CAMERAPROFIEL

U kunt tot 99 camera-instellingen opslaan als het cameraprofiel op een geheugenkaart om alles gemakkelijk op elk moment te kunnen oproepen.

Bovendien kunt u, als u meerdere camcorders met dezelfde instellingen nodig hebt, de gewenste instellingen laden op alle camera's via de geheugenkaart.

  1. MENU-knop - (OVERIGE) - [CAMERAPROFIEL] - selecteer de geheugenkaart ([GEHEUGENKAART A] of [GEHEUGENKAART B]).
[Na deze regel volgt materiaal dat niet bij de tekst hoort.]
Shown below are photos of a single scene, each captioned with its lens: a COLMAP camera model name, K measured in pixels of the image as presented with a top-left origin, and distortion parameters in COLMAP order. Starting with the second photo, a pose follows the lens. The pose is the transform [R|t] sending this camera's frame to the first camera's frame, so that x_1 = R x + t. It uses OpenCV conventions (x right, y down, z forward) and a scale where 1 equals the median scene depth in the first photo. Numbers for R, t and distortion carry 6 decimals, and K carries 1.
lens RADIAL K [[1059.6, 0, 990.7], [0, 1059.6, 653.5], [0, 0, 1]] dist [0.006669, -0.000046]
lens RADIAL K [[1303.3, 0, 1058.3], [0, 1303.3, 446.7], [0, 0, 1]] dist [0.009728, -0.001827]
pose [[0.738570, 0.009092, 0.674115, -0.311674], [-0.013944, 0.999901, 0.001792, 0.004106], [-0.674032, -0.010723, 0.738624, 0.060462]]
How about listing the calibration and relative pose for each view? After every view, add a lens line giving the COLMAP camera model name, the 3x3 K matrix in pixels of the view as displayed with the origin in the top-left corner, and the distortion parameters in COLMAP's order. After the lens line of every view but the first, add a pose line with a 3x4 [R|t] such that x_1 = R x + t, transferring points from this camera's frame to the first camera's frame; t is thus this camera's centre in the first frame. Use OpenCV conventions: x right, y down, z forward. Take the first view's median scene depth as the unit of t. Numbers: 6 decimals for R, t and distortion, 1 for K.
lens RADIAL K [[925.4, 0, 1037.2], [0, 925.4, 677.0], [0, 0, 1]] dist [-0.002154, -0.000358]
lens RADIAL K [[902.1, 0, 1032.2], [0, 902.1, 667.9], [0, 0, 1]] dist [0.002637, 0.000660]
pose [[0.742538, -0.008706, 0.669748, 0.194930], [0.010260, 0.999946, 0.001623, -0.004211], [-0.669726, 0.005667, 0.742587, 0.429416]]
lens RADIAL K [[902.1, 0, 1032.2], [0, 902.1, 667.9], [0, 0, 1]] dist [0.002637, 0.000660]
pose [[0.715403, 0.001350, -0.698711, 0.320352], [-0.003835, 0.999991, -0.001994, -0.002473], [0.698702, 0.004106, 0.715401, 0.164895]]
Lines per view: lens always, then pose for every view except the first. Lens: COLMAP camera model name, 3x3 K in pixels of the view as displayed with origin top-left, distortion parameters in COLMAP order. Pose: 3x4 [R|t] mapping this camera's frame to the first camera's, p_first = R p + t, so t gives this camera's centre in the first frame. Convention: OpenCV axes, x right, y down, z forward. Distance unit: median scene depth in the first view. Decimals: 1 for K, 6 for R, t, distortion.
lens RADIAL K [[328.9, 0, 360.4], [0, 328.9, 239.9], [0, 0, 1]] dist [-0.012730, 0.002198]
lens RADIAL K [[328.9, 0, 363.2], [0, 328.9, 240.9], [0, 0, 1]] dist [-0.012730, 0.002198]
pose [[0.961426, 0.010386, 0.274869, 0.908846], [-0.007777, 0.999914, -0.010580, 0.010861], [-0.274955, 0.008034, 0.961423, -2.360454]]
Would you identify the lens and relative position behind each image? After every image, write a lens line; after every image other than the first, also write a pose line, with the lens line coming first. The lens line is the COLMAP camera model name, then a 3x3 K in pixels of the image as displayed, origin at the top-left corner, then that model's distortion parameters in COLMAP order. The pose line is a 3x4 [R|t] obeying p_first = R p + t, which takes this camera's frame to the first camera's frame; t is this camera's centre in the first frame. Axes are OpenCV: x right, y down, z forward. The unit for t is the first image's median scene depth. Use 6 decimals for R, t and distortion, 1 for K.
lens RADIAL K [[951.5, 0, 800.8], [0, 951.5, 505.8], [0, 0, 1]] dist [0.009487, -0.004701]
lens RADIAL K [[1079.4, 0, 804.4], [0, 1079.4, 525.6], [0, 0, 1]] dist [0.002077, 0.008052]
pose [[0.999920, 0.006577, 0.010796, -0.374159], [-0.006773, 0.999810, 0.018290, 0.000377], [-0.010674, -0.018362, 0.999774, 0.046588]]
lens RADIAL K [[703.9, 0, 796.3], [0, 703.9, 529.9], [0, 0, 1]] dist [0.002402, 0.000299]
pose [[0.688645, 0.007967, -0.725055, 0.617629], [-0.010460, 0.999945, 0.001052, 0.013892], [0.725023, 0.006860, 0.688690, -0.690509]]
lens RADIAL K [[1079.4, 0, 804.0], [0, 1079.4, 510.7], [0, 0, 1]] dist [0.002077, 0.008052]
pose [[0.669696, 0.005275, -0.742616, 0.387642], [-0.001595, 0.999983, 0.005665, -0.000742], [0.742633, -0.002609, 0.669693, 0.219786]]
Beschrijving van menu-items

LADEN:

Het cameraprofiel wordt geladen en de instellingen worden uitgevoerd.
Selecteer het te laden cameraprofiel met de ////SET-knop en selecteer [JA] op het bevestigingsscherm.
De camcorder start opnieuw op en het geladen cameraprofiel wordt actief.


OPSLAAN:

Het cameraprofiel wordt opgeslagen.
Selecteer [NIEUW BESTAND] of een bestaande profielnaam met de ////SET-knop en selecteer [JA] op het bevestigingsscherm.


VERWIJDEREN:

Het cameraprofiel wordt verwijderd.
Selecteer het te verwijderen cameraprofiel met de ////SET-knop en selecteer [JA] op het bevestigingsscherm.

Opmerking

  • Het cameraprofiel wordt mogelijk niet correct weergegeven als de bestandsnaam wordt gewijzigd op de computer, of als de stroom wordt uitgeschakeld tijdens het aanmaken.
  • Door de geheugenkaart te formatteren, worden ook de opgeslagen cameraprofielen verwijderd.
  • Een cameraprofiel dat is opgeslagen op een camcorder met een andere modelnaam, of dat bewerkt is op een computer, kan niet worden geladen.

Hint

  • Items die niet kunnen worden opgeslagen zijn onder meer instelwaarden voor menu's, beeldprofielen, knoppen, enz. U kunt deze instelwaarden allemaal samen opslaan in het cameraprofiel.
  • Wanneer u [NIEUW BESTAND] selecteert voor [OPSLAAN], wordt het cameraprofiel [01] genoemd (als het voor het eerst wordt opgeslagen).
  • Als u een bestaand cameraprofiel selecteert wanneer u het profiel opslaat, zullen de huidige waarden worden overschreven.
  • U kunt geen computer gebruiken om opgeslagen instellingen te bewerken.